Lean hog futures had a similar performance to cash this week
posting gains in all 2006 contracts. Although prices were higher
than a week earlier futures experienced a high level of volatility
trading limit down during last Wednesday’s session due
to a $4.00 US drop in cash reported that morning. A recovery
Thursday and Friday allowed prices to settle higher with packers
unsuccessful in trying to devalue the price of live hogs. Weights
and slaughter levels continue to fall adding to the positive
tone in the lean hog market which once again looks to begin
a seasonal rally over the next 2-3 months.
Feed Markets
Cash soymeal prices were slightly higher this past week and
carried a firm tone into the long weekend as forecasts in South
America remain hot and dry. Although soybean crops in Brazil
and Argentina are currently under heat stress the growing season
in general has been slightly better than average.

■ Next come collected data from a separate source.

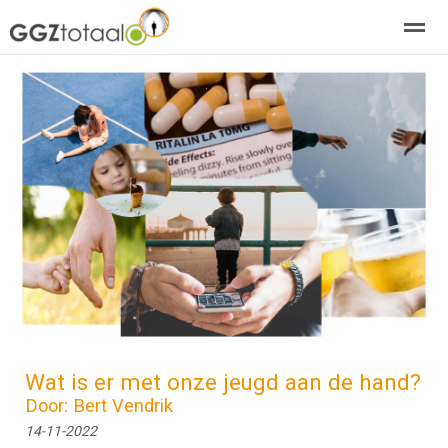
over GGZTotaal
abonneren
agenda
adverteren
E-mag
Home
Nieuws
Zoeken
Pagina's
E-
Wat is er met onze jeugd aan de hand?
Door: Bert Vendrik
14-11-2022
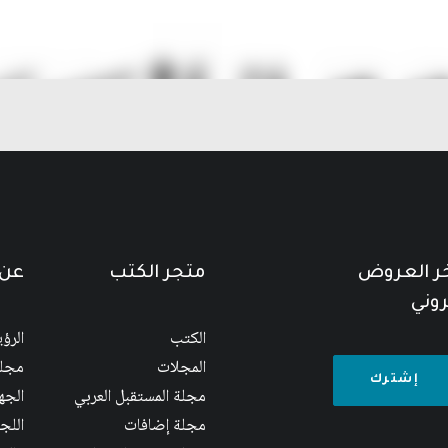
خر العروض
متجر الكتب
عن 
روني
الكتب
الرؤ
المجلات
مجلس
مجلة المستقبل العربي
الجها
مجلة إضافات
اللج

The spread
of bird flu across Europe has been able to keep weather threats
in check causing lower trade in overnight markets with France
reporting their first case of the disease over the weekend.
Consumption has continued to drop for poultry and as many market
analysts suspect will cause a drop in soymeal demand with less
production slated for many poultry producing countries. Weather
will continue to battle demand concerns over the next couple
of months but with 2 million more acres expected in the US for
2006 according to the latest USDA outlook conference a new trend
will likely emerge once planting is complete.
A lower ending stock number reported from the USDA industry
outlook conference for 2006/2007 helped corn trade higher at
the end of last week closing new crop contracts at their highest
level since Aug 2005. Although ending stocks for the current
marketing year are still projected near record levels at 2.40
billion, analysts are focused on estimates for the end of the
next marketing year pegged at 1.726 billion because of lower
acres and increased demand expectations. Price volatility is
likely going forward with the trend appearing to have turned
up in the face of huge stocks. Without a weather threat for
US corn priced into the market, upside could be considerably
higher given the markets recent strength.